Data passports allow extending the encryption technology that used to be available only on physical servers to cloud computing. Each piece of data in the cloud has a passport assigned to it, and with the passport, you can verify if the data is misused or if the passport is still valid. This is an important tool in the hands of consumers to check and verify data leakages.

Building the right to forget into the fintech system for the customers: A person must be given the right to have their personal information removed from corporate databases. This poses an issue because fintechs and NBFCs may be required by other statutory laws to store the data for a longer period. In case the data principal exercises the right to be forgotten, the same will have to be complied with since the bill prescribes an overriding effect.

Complete audit trails and transparency of the data being used: Audit trails maintain a record of system activity, both by system and application processes and by user activity on systems and applications.
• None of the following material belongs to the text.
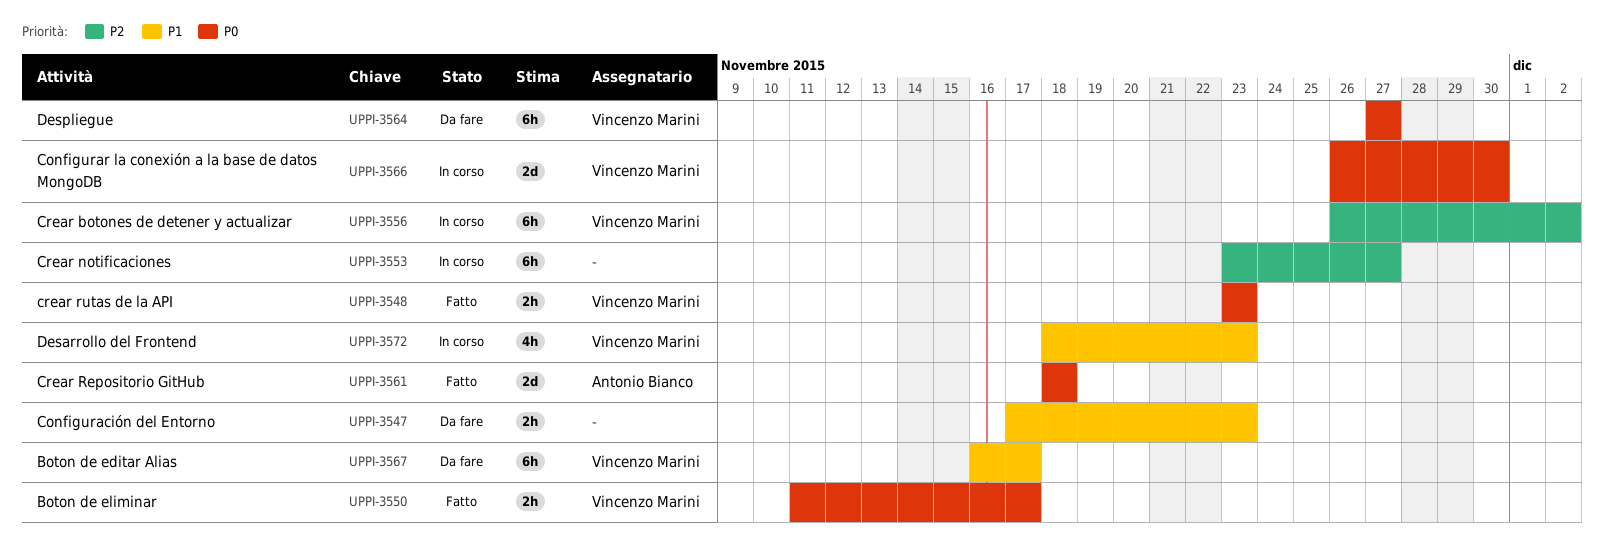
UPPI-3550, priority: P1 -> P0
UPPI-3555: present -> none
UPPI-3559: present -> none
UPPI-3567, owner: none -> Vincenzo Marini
Fintech entities along with other data fiduciaries must have privacy by design, which means:

  • The managerial, organisational, business, and technical systems designed to anticipate, identify, and avoid harm to the data principal;
  • The obligations of data fiduciaries;
  • The technology used in the processing of personal data is in accordance with commercially accepted or certified standards;
  • The legitimate interests of businesses, including any innovation, are achieved without compromising privacy interests;
  • The protection of privacy throughout processing, from the point of collection to the deletion of personal data;
  • The processing of personal data in a transparent manner; and

Data protection compliance – audits by authorities like the DPO: Measuring, assessing, and reporting are integral and continuous parts of our data protection officer service and are essential parts of ensuring that your data protection programme is effective. This places additional compliance obligations on the part of fintech entities that are notified as significant data fiduciaries. The DPO is supposed to be responsible for monitoring the personal data processing activities of the data fiduciary, advising, doing impact assessments, advising on system development, and handling grievances.

Data classification norms (SPD, NPD, PII, etc.), including anonymization of data for specific use cases: Data needs to be classified as confidential data, non-confidential data, and personally identifiable information. How do we classify data? Within an organisation, we have to agree to a common norm and store this information according to the norm.
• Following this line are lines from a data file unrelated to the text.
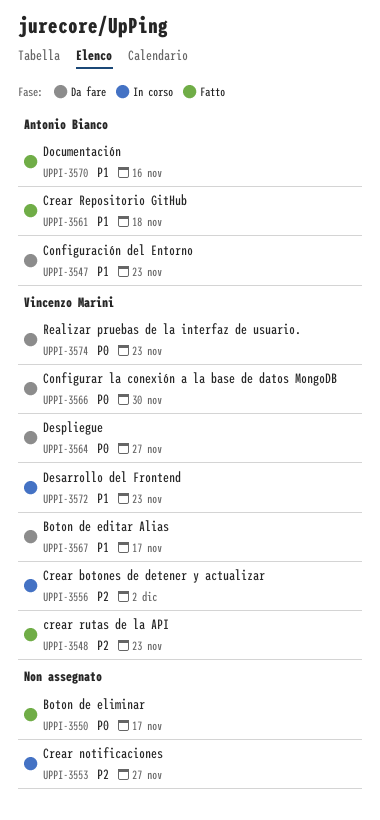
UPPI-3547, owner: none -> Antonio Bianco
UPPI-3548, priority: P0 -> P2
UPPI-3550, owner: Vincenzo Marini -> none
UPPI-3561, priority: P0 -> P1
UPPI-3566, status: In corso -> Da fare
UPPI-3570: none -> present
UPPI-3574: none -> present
OLAs and penalty arrangements between multiple stakeholders in a fintech transaction: There can be multiple parties involved in a fintech transaction. All have certain roles to play and certain SLAs to adhere to for the end customer, which is very important. Also, extremely important are the individual operating agreements between the data fiduciaries and data processors.

Deep coordination between multiple regulators is required for data regulation (IRDA, NHB, RBI, and SEBI): There are multiple regulators for various things in the finance and non-finance worlds, and each of these regulators has its own data requirements. The SPDI Rules, RBI, IT Act, IRDAI, SEBI, NHB, PSS Act, AML Act, and Credit Information Companies Act have to be synchronised for fintech entities to adhere to all the data privacy requirements.

Big tech in fintech and data law:

While developing business models here, big tech companies need to take into account that they no longer have free rein over data. The bill brings in restrictions like data minimization and purpose limitation, which impose restrictions on, say, the types of data that can be collected, how long it can be stored, and the purposes it can be put to. Consent will often be required as a basis for processing, and even where it is exempted (say for state activities or as a reasonable purpose), notice will still need to be provided to data subjects.

The data breaches that are happening, such as the recent HDB Finance bank’s customer data leak, are gruesome alarms to act fast and implement controls. Or, it is the common man whose personally identifiable data will be at stake, and the nature and occurrence of digital fraud will increase over time. This will also lead to the misselling of financial services.